On one side, you could conserve more savings by spending less. However that is not always a plausible retirement option if you are already having problems paying your living expenditures. More immediate objectives, such as paying for your mortgage and medical care expenses, or helping out your children and grand-kids, might be stretching your cash flow. Around 58% of People in America age fifty five and older have less than $100,000 in their retirement savings, based on the Employee Benefit Research Institutes latest Retirement Confidence Survey. Merely 19% have $250,000 or greater of retirement savings. Considering that it takes $1 million or more to retire comfortably in many areas of the US, you can see that mane people share your same situation, trying to figure out when to retire.
Which means you may have to adjust your retirement age or consider relocating to a less costly area.
Relocating? To many, that may appear radical. You love where you live. You've built a life there. You're near to your kids and grandchildren. But depending on where you reside now, and where you move to, it might considerably influence your quality of life and allow a lower retirement age. This can be the answer for the question of when to retire.

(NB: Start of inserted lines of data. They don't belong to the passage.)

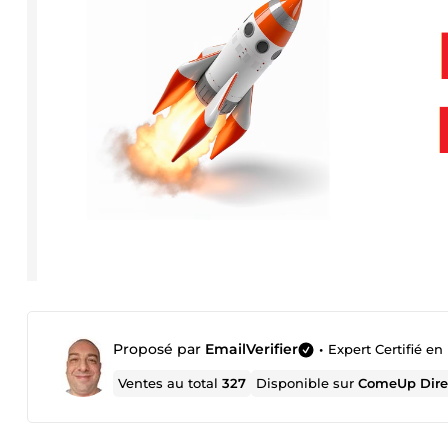
Proposé par
EmailVerifier
•
Expert Certifié en 
Ventes au total
327
Disponible sur
ComeUp Dire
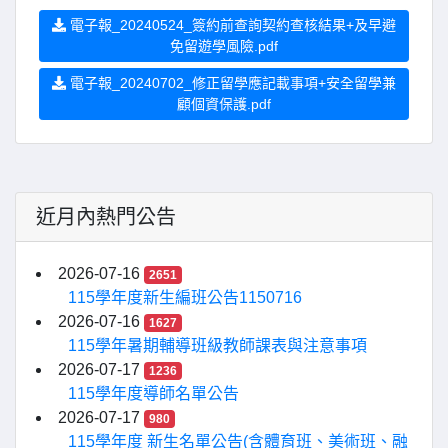
電子報_20240524_簽約前查詢契約查核結果+及早避
免留遊學風險.pdf
電子報_20240702_修正留學應記載事項+安全留學兼
顧個資保護.pdf
近月內熱門公告
2026-07-16
2651
115學年度新生編班公告1150716
2026-07-16
1627
115學年暑期輔導班級教師課表與注意事項
2026-07-17
1236
115學年度導師名單公告
2026-07-17
980
115學年度 新生名單公告(含體育班、美術班、融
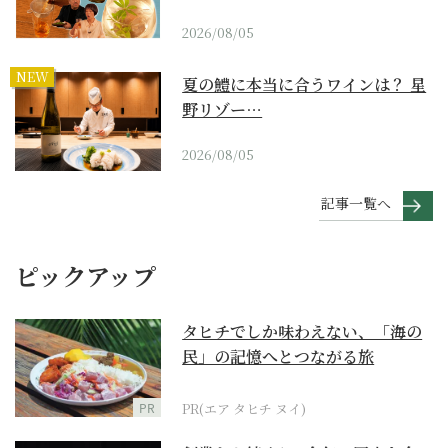
2026/08/05
NEW
夏の鱧に本当に合うワインは？ 星
野リゾー…
2026/08/05
記事一覧へ
ピックアップ
タヒチでしか味わえない、「海の
民」の記憶へとつながる旅
PR
PR(エア タヒチ ヌイ)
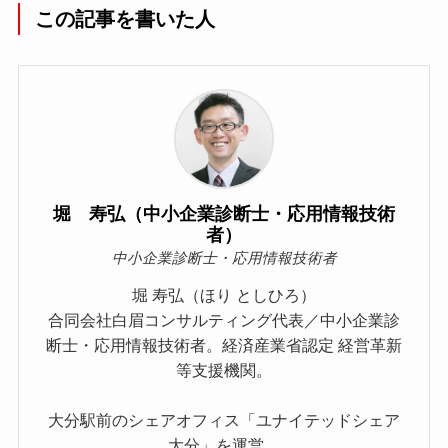
この記事を書いた人
堀 寿弘（中小企業診断士・応用情報技術
者）
中小企業診断士・応用情報技術者
堀 寿弘（ほり としひろ）
合同会社白眉コンサルティング代表／中小企業診
断士・応用情報技術者。経済産業省認定 経営革新
等支援機関。
大分駅前のシェアオフィス「ユナイテッドシェア
大分」を運営。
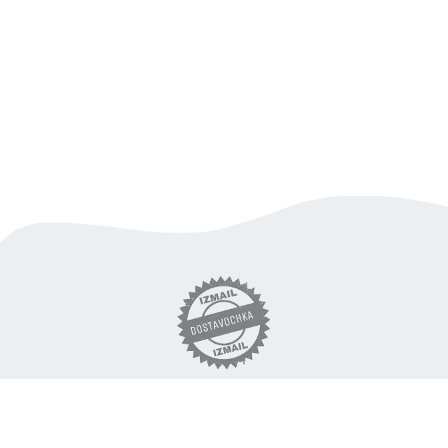
вигідна доставка продуктів
по Ізмаїлу
«DOSTAVOCHKA.IZM» © 2018 - 2026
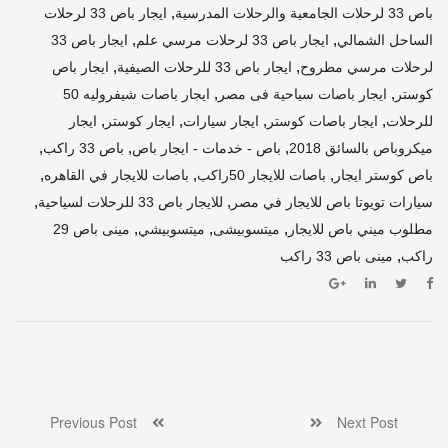
,
باص 33 لرحلات الجامعية والرحلات المدرسية
ايجار باص 33 لرحلات
,
,
الساحل الشمالي
ايجار باص 33 لرحلات مرسي علم
ايجار باص 33
,
,
لرحلات مرسي مطروح
ايجار باص 33 للرحلات الصيفية
ايجار باص
,
,
كوستر
ايجار باصات سياحية فى مصر
ايجار باصات شيفروليه 50
,
,
,
,
للرحلات
ايجار باصات كوستر
ايجار سيارات
ايجار كوستر
ايجار
,
,
,
ميكروباص بالسائق 2018
باص - خدمات - ايجار باص
باص 33 راكب
,
,
,
باص كوستر ايجار
باصات للايجار 50راكب
باصات للايجار في القاهره
,
,
سيارات تويوتا باص للايجار في مصر
للايجار باص 33 للرحلات لسياحية
,
,
,
مطلوب ميني باص للايجار
ميتسوبيشى
ميتسوبيشي
مينى باص 29
,
راكب
مينى باص 33 راكب
Previous Post
Next Post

Such a move may even include warm climate and palm trees, but even more importantly, relocating from a high-cost region to one with a significantly reduced living costs. Doing so could make the difference between an early retirement age and working for a number of more years - especially when you have substantial equity in your home that can bootstrap your move. Let us say you have $50,000 a yr to live on in retirement, and you currently live in Oakland, California. What's going to occur in the event you move to Bradenton, Florida? According to Bankrate.com , you are able to tolerate a 33.21% decrease in your needed retirement income and still maintain your standard of living. Just evaluate some of the costs between the two areas.
Cost of living comparison
|Oakland, CA||Bradenton, FL|
Actually, there were only a few things that cost more in Bradenton than in Oakland, including power, which was $120.69 and $167.03, respectively. (Guess it's all the air conditioning.)
The key, if you're thinking about this strategy, would be to discover a community with a strong economy as well as opportunities for an enjoyable way of life. The latter will rely on what you enjoy, but might consist of warm climate, permission to access cultural events, or other retired people with whom you can interact socially. So perhaps there's a place that you will like with reduced housing and residing costs and will permit you to have the early retirement age you dreamed of and the answer yo your dilemma of when to retire.